*** Opening of Supplied information ***

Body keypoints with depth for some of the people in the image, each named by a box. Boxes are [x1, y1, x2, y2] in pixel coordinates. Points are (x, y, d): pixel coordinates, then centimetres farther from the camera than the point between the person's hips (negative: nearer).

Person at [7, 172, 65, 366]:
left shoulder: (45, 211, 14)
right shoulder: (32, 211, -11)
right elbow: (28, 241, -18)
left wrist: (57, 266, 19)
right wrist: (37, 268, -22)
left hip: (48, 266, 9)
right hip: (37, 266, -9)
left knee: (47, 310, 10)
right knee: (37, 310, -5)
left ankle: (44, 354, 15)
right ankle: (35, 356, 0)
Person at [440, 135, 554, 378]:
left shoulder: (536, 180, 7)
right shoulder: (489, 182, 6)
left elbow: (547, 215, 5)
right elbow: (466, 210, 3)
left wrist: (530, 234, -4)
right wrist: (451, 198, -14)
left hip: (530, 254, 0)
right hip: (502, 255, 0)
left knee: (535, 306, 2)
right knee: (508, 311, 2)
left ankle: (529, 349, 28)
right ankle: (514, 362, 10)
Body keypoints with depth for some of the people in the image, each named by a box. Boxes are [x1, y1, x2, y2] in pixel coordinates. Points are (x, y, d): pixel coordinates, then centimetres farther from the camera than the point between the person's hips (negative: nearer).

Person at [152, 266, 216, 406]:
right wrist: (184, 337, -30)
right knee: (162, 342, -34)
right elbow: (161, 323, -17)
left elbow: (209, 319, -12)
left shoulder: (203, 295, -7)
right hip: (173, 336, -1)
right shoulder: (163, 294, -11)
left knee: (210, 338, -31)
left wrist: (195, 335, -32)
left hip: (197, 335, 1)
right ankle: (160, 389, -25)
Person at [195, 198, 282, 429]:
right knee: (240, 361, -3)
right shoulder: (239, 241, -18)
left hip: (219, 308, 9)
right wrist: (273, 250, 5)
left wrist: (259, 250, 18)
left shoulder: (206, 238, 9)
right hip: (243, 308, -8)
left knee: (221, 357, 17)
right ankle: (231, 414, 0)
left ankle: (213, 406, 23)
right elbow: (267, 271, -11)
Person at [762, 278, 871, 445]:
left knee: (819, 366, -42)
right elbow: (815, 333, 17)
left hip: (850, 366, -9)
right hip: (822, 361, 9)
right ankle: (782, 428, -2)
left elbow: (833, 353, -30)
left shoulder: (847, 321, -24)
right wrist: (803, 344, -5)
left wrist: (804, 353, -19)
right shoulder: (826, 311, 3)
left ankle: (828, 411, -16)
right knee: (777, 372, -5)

*** Close of Supplied information ***

Collect every line in the entries above that contains the word "elbow", and copy each one in full. Case counts.

_Completed task_
right elbow: (28, 241, -18)
left elbow: (547, 215, 5)
right elbow: (466, 210, 3)
right elbow: (161, 323, -17)
left elbow: (209, 319, -12)
right elbow: (267, 271, -11)
right elbow: (815, 333, 17)
left elbow: (833, 353, -30)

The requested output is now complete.